Un trueno repentino retumbó justo encima de sus cabezas. Los ojos grises de Isolde se abrieron con un gesto despavorido. En un visto y no visto, Anatole se plantó a su lado. Léonie sintió un aguijonazo de celos. Se sintió excluida, como si se hubieran olvidado los dos de que estaba allí.

—No te preocupes, estamos seguros —murmuró.

—Según explica monsieur Baillard —interrumpió Léonie—, cuenta la leyenda local que las tormentas las desata el diablo cuando el mundo se ha descoyuntado. Cuando se altera el orden natural de las cosas. El hortelano dijo eso mismo esta mañana. Dijo que ayer noche se oyó música en el lago, lo cual…

—Léonie, ¡ya basta! —dijo Anatole en tono imperioso—. Todos esos cuentos chinos, todos esos demonios y sucesos diabólicos, todas esas maldiciones y amenazas no son más que patrañas que se inventan para asustar a los niños chicos.

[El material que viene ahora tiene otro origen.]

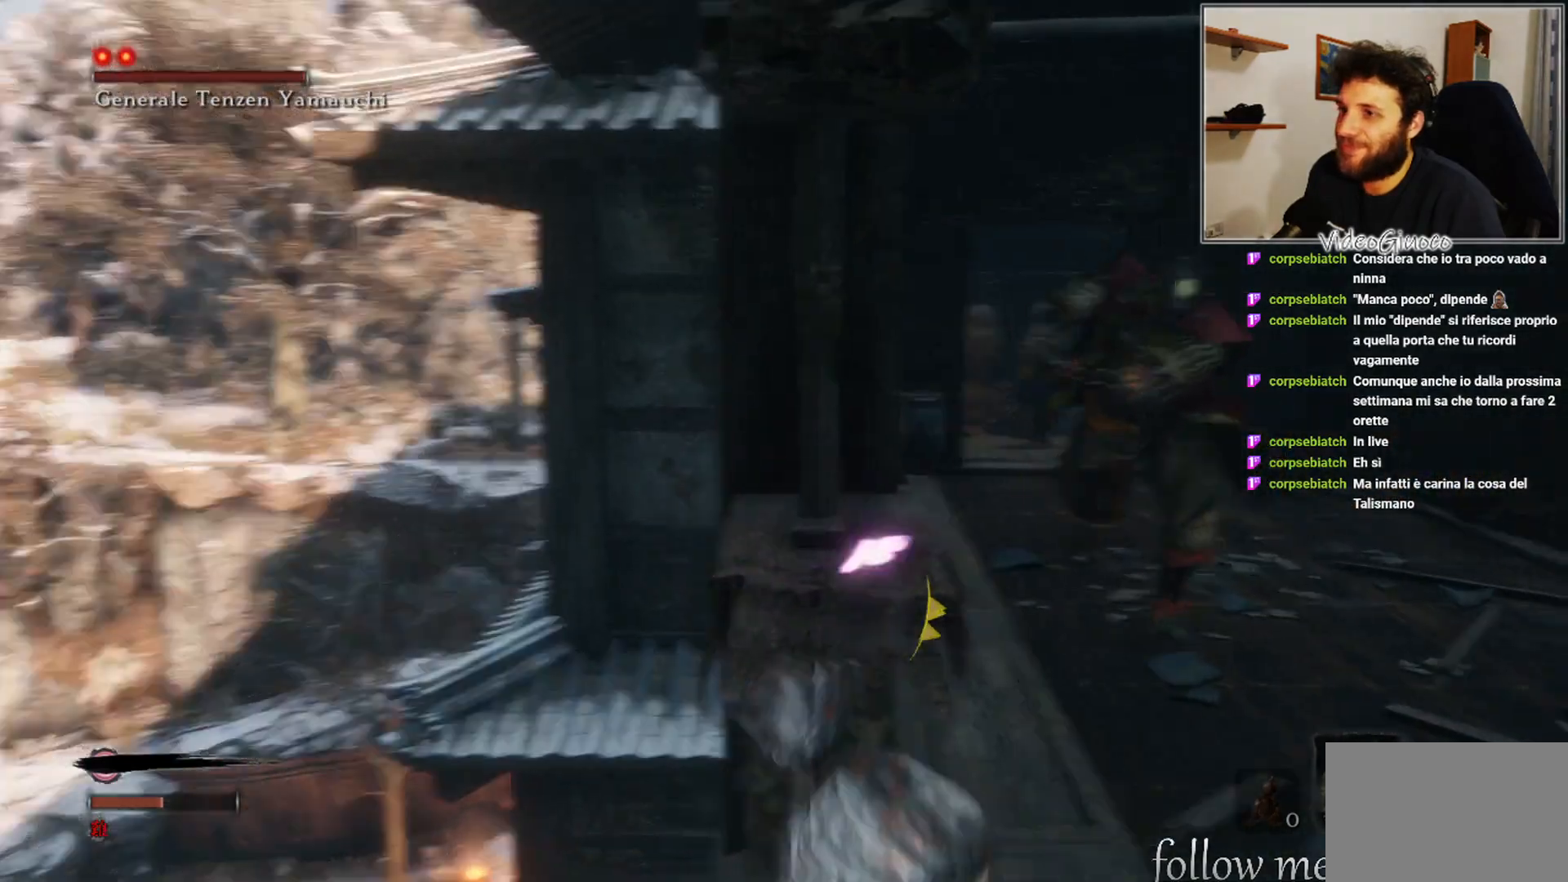
{"buttons": [], "left_stick": "down-left", "right_stick": "center", "events": [[33, "left_stick", "down-left"], [317, "right_stick", "center"]]}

Isolde lanzó otra mirada hacia la ventana.

—¿Cuánto va a durar esto? No creo que pueda soportarlo mucho más.

Anatole, fugazmente, le apoyó la mano en su hombro y la retiró enseguida, pero no sin que Léonie se fijara en el gesto.

Su deseo es cuidarla, protegerla…

Apartó de sí ese pensamiento celoso.

—La tormenta no tardará en amainar —dijo Anatole—. No es más que el viento.

—No es el viento. Tengo la sensación de que algo… algo terrible va a suceder —susurró Isolde—. Siento que ya llega, que se acerca a nosotros.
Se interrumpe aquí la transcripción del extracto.